Experts reasoned that if there isn’t enough land and prey for leopards, they’ are forced out to the peripheries of forests. Here, they learn to prey on smaller animals like hares, other rodents, peafowl and the like and take the farmlands as their habitat.

However, biologists warned that mere sightings of leopards and other wild animals should not be characterized as a human-animal conflict. One of the worst hit parts of Karnataka has been T Narsipura taluka of Mysuru district, where two persons were killed by a leopard in mid-January, leading to flash protests.

Recipe for conflict, says expert

Veteran wildlife biologist MD Madhusudhan said there are no simple solutions, adding that people should recognize that their exploitation of natural resources has consequences.

“The way agriculture has changed over the past few decades is a recipe for conflict. Today, if leopards live in close association with people, it is because of how we changed our agricultural practices. It didn’t happen overnight. It has taken several decades. Issues include exploitation of groundwater, year-round cultivation in places that were rain-fed and preference of people to grow something that’ll fetch better profits because drawing groundwater is expensive. So people who have been growing cereals, pulses and oilseeds, today grow commercial crops like banana, sugarcane and so on,” he said.

“When everyone is cultivating rain-fed crops which they sow and harvest together, the entire farming cycle is synchronized. Therefore, a large area suddenly becomes fallow after the harvest. A leopard just can’t live there. Whereas, in places where people depend on groundwater, they sow, irrigate and harvest at different times. So a leopard can live comfortably in that landscape because if someone harvests sugarcane, it can move to the sugarcane field of a neighbouring farmer who has not harvested,” Madhusudhan said, adding that animals, including leopards give birth in places where they feel secure, which in this case are cane fields.

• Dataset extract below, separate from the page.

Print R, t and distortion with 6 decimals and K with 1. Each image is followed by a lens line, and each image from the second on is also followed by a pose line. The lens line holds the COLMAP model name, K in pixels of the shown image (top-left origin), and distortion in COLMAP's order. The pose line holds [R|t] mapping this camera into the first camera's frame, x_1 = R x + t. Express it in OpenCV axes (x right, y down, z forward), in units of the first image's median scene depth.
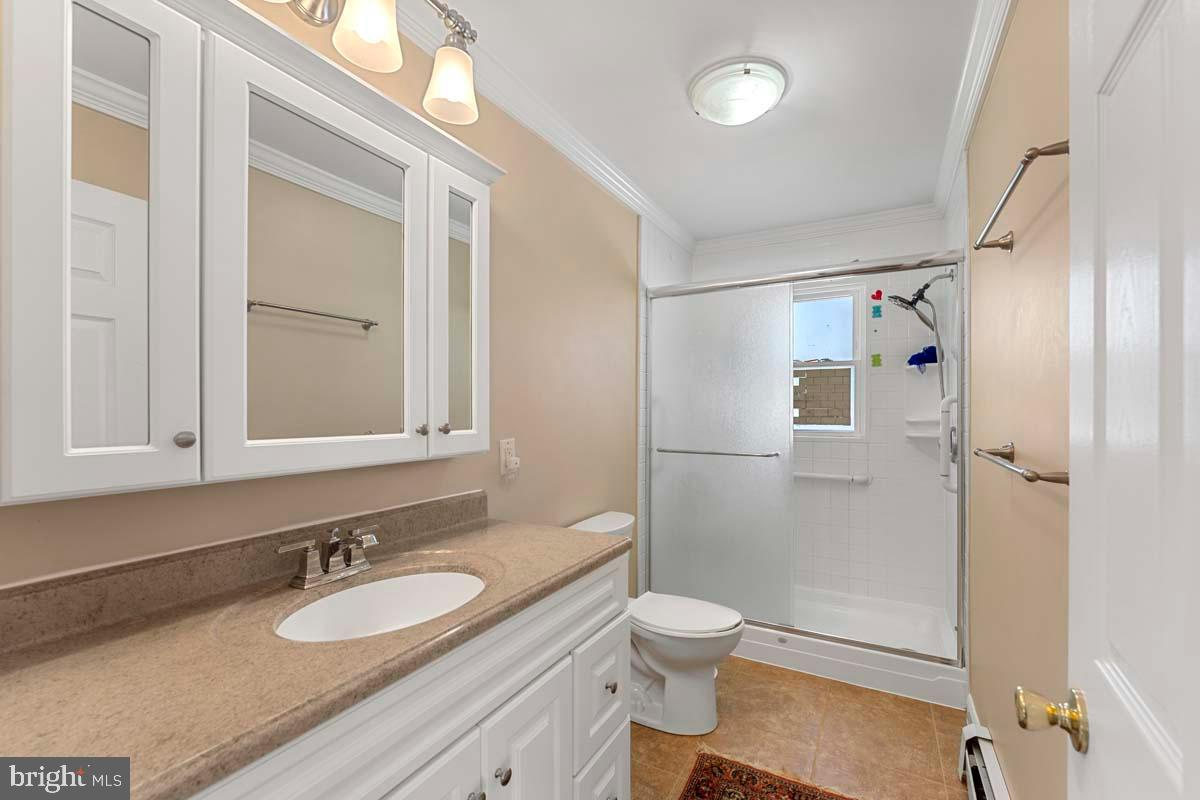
lens RADIAL K [[506.1, 0, 603.0], [0, 506.1, 402.2], [0, 0, 1]] dist [0.000030, -0.000751]
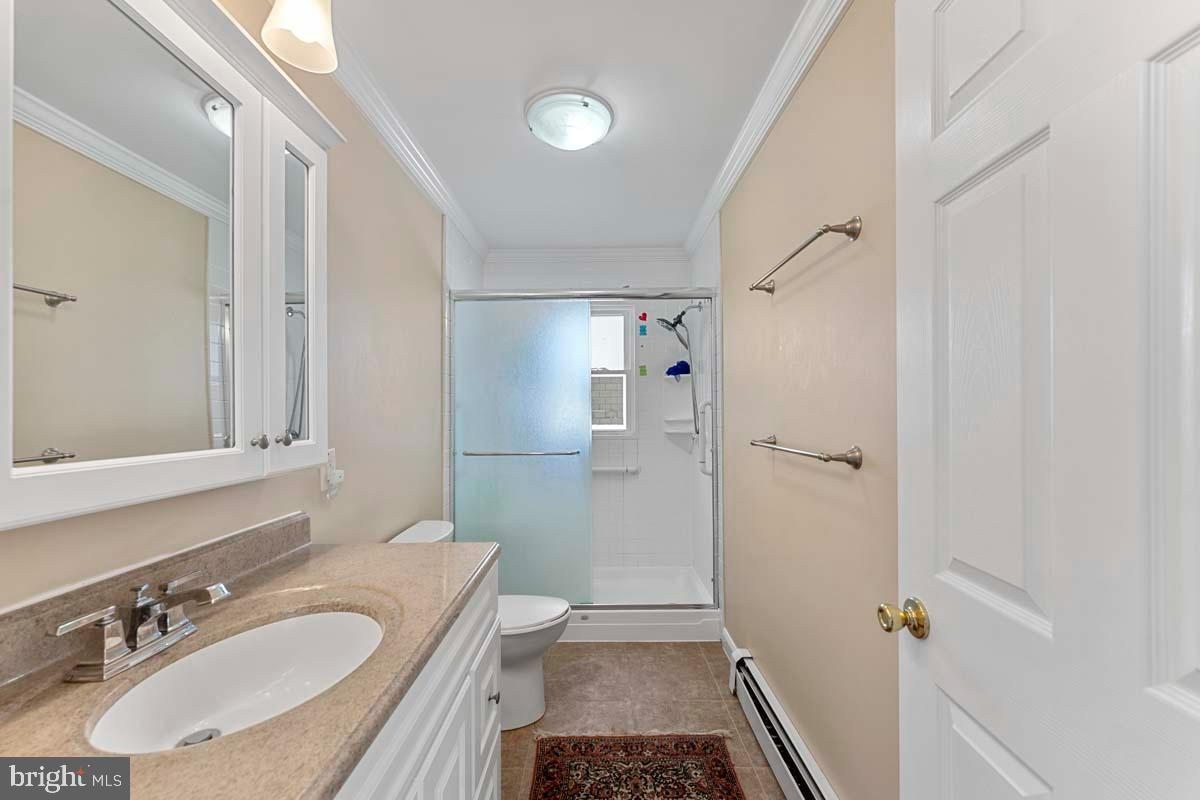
lens RADIAL K [[483.6, 0, 598.4], [0, 483.6, 406.7], [0, 0, 1]] dist [-0.001308, -0.000082]
pose [[0.879690, -0.004177, 0.475529, -0.183509], [0.003026, 0.999990, 0.003187, -0.001371], [-0.475538, -0.001365, 0.879694, 0.062037]]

“Take a place like Bandipur (National Park) for example, which is well protected and has plenty of prey. Leopards do well and their numbers increase to the point that there are enough leopards for the forest. Now, if another leopard has cubs which soon become adults, then where do they settle down?” he asked.

“Also, leopards are subordinate to the other big cats which would push these leopards away when they try to stay on. The leopard has no choice but to seek another place, which could be outside the forest,” he added.

“In order to succeed in a new human-dominated landscape, the leopard may slowly change its behaviour. They may struggle for a long time and many may die too. So those that are better at killing dogs or hare and feeding themselves, succeed. These leopards might also feed on wild pigs, rodents or peafowl,” Madhusudhan said, adding that leopards are often unable to return to the forest.